**INSTRUCTIONS:**
- A) In the pool tile cleaning article, what glass bead size is most often used in the pool industry?
- B) Reproduce a passage from the pool tile cleaning article, starting with "Another medium being" and going on through "decks and pavers.".
- C) According to Schneider's quote in the pool tile cleaning article, what surfaces are high pressure cleaning systems being used on?

**DOCUMENT EXCERPT:**
::::::::

Piscataway, NJ • Every pool accumulates residue and stains from calcium and other elements in the water, even in areas where the water is relatively soft and the pH level is closer to neutral. The historical cleaning method of necessity has been chemical agents to loosen and remove the white, chalky buildup around the tile line and spillover areas. But caustic chemicals can deteriorate the surface of some tiles and loosen tiles by damaging the grout, which explains the growing shift toward blasting as the pool industry’s favored means of keeping pools looking their best.
According to a spokesperson for one of the leading suppliers of abrasive blasting equipment and supplies, Steven Schneider of Kramer Industries, blasting with glass bead has proven to be an exceptional means of tile cleaning and is growing in popularity in all areas of the country.
“High pressure cleaning systems are being used on a variety of surfaces,” says Schneider, “including traditional ceramic tiles, aggregate finished and natural-stone style tiles.” Field veterans of the industry also confirm that blasting is far superior to the way the problem has been dealt with in the past.
Beyond effectiveness, another benefit to blasting with glass bead, as opposed to using chemicals, is the fact that glass beads are inert. They don’t interact with pool water and have no effect on its chemistry.
The glass bead available through Kramer Industries is made of virgin materials, so it is non-toxic and free of silica. The particles are round, smooth and extremely small. They come in various grit sizes, with finer grades recommended for soft surfaces. The size most often used in the pool industry is 100-170 mesh.
Deciding how much air pressure to put behind that grit also depends on your surface, and it is easily determined by most industry veterans by testing a small area in a low visibility area of the pool. The trick is to start at a low-pressure and work your way up.
Another medium being used to clean pool hardscape is crushed walnut shells. The walnut shells are crushed and graded into various sized-grit just like any other medium, and they are organic and biodegradable. However, according to Schneider, crushed walnut shells aren’t as effective as glass bead to clean scale build up on tile. Walnut shells are better suited to removing dirt and grime from soft surfaces made of sandstone or limestone, like stone decks and pavers.

::::::::

**EXCERPTED DATA:**
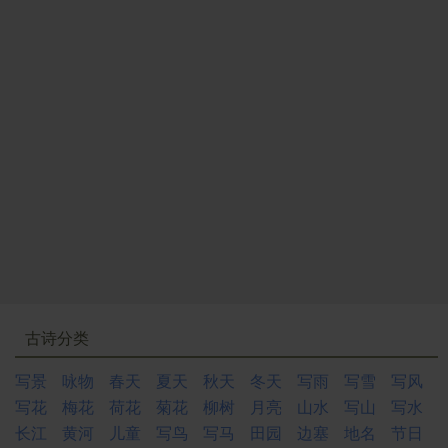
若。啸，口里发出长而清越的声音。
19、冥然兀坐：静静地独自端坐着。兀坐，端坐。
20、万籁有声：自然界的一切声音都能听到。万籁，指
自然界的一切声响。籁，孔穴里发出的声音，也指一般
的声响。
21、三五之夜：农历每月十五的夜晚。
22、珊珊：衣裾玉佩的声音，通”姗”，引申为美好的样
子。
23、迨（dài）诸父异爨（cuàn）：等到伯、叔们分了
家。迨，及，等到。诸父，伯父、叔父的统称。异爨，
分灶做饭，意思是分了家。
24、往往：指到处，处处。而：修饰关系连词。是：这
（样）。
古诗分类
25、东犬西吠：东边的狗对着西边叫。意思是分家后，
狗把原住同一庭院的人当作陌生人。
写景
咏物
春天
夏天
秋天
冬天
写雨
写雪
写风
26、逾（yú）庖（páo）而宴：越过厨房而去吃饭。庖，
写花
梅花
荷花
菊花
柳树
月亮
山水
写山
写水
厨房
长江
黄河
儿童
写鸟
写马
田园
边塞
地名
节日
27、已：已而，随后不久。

::::::::

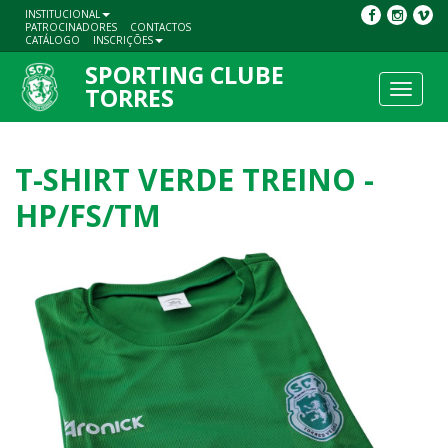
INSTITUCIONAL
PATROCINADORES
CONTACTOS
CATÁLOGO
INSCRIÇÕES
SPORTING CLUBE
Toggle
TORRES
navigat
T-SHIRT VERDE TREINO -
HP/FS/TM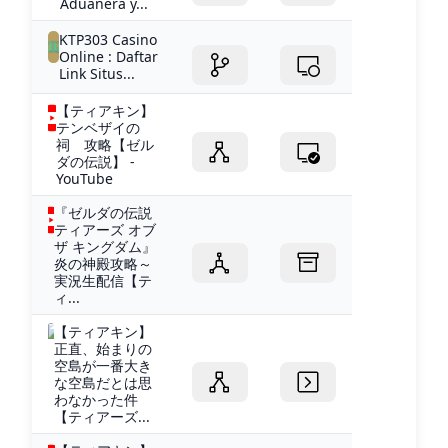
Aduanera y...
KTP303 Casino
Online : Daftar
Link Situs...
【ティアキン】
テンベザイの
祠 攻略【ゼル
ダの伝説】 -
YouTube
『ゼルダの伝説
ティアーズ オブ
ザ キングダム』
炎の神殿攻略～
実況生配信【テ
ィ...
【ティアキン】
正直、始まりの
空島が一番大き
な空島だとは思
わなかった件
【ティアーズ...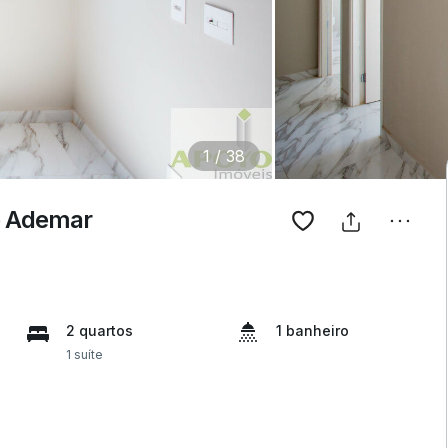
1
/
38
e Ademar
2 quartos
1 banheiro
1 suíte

::::::::

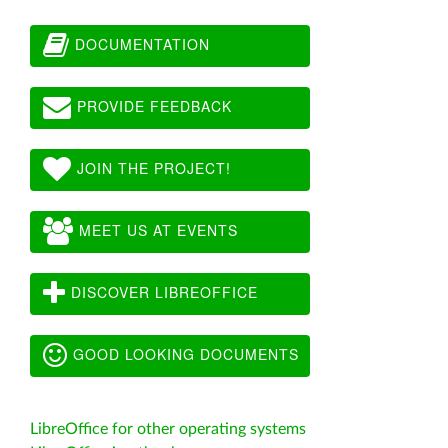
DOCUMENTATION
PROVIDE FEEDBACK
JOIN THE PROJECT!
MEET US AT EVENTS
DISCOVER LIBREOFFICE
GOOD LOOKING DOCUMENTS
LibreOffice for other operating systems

::::::::

**ANSWER LIST:**
- A) 100-170 mesh.

- B)
Another medium being used to clean pool hardscape is crushed walnut shells. The walnut shells are crushed and graded into various sized-grit just like any other medium, and they are organic and biodegradable. However, according to Schneider, crushed walnut shells aren’t as effective as glass bead to clean scale build up on tile. Walnut shells are better suited to removing dirt and grime from soft surfaces made of sandstone or limestone, like stone decks and pavers.

- C)
- Traditional ceramic tiles
- Aggregate finished tiles
- Natural-stone style tiles